Massimo Triolo. L’ambiguità delle Luci e delle Ombre

Posted by on Feb 17th, 2013 and filed under Recensioni. You can follow any responses to this entry through the RSS 2.0. Both comments and pings are currently closed.

Paesaggi, ritratti, figure astratte quasi mistiche. Il bianco e il nero dei disegni, gli unici colori presenti, si accarezzano e si contrastano tra di loro. Sto parlando delle opere di Massimo Triolo, Artista a tutto tondo, forse più conosciuto come scrittore, ma non per questo meno valido come disegnatore. Basta osservare le sue opere, esposte ad Arezzo dal 26 gennaio fino al 23 febbraio ad Arezzo Factory (Via Masaccio n. 6), per comprendere il valore dell’Artista.

Emerge subito, guardando i soggetti, la grande cultura, che spazia dal territorio musicale, in questo caso osserviamo un disegno dedicato ai Clash, fino all’ambito letterario, dove incontriamo scrittori come Pasolini o soggetti letterari, come Riccardo III; anche il cinema interessa l’autore, se “Arancia Meccanica” diventa un suo soggetto. L’interesse bucolico si comprende da un’opera dedicata alla Natura – “Dune di Luna”-, mentre l’interesse mistico si osserva da dipinti come “Figura ieratica”. A dire il vero, l’elemento mistico, accompagnato all’elemento astratto, fa parte ti tutti questi disegni che vediamo ad Arezzo Factory ed è aspetto essenziale dell’Arte di Triolo. “Dune di Luna” non è soltanto la descrizione di un paesaggio, ma la descrizione dell’anima di un paesaggio, paesaggio anche melanconico, paesaggio che pare un incubo, se la Luna sullo sfondo assume una forma mostruosa, parendo la Morte.

Quello di Pasolini non è solo un ritratto cartolina, ma è il ritratto psicologico di uno dei più importanti scrittori del ‘900 italiano (non a caso accompagnato dalla Poesia letteraria), è il ritratto di un Artista, di un uomo ambiguo dall’anima riempita di luce e di tenebre.

Riccardo III è accasciato quasi sul vuoto, vede la corona e lo scettro del potere che lo porteranno alla perdizione: ancora forse non lo sa, ma il nero si è già impossessato di lui, il nero: il potere distruttore di etica e di morale.

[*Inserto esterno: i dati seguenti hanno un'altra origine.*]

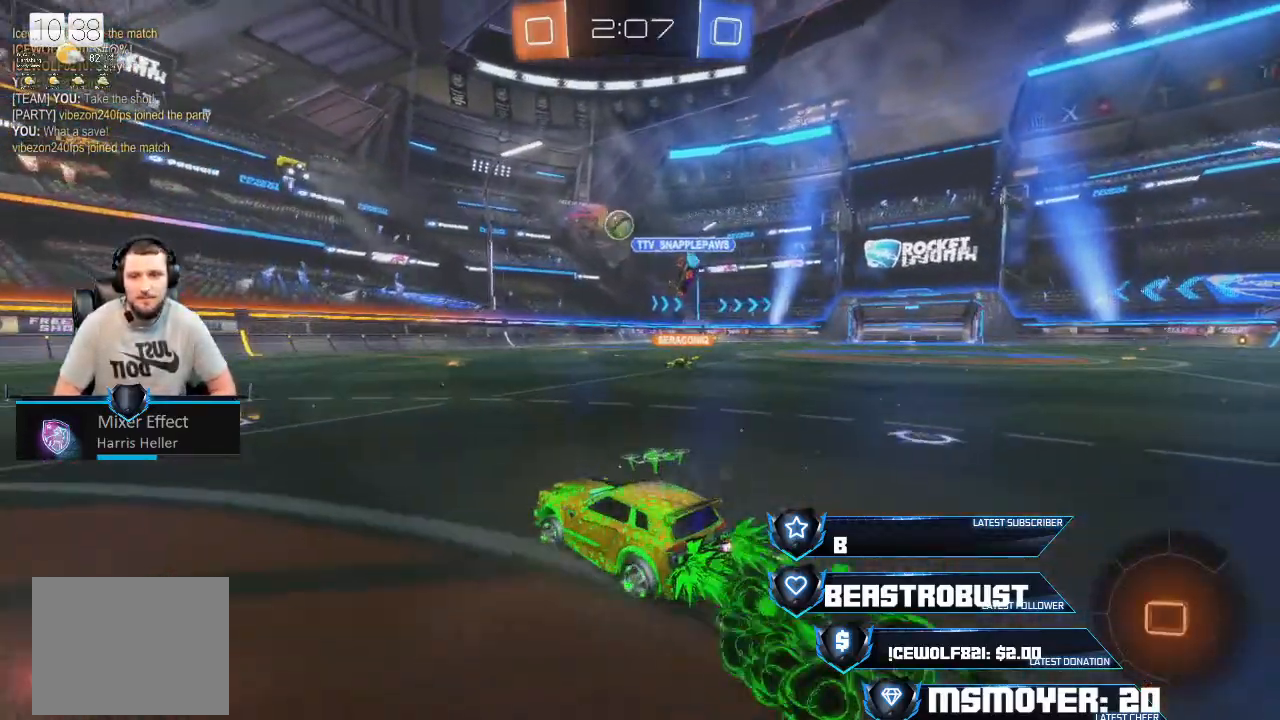
{"buttons": ["R2"], "left_stick": "left", "right_stick": "center", "events": [[300, "left_stick", "left"], [367, "CROSS", "up"]]}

Non è possibile parlare di tutte queste creazioni, ma si può parlare degli elementi che le accomunano: volontà di descrivere non l’esterno, ma l’ “interno”, volontà di descrivere non la realtà per come sembra, ma la realtà per come è, nelle sue qualità globalizzanti e universali, perché nell’Arte di Triolo proprio questa è una caratterista fondamentale: il suo carattere eclettico e cosmopolita di uomo colto che vuole parlare di tutto se stesso nelle sue opere, senza mai copiare gli altri però, ma sempre acconsentendo al suo originale lato interiore.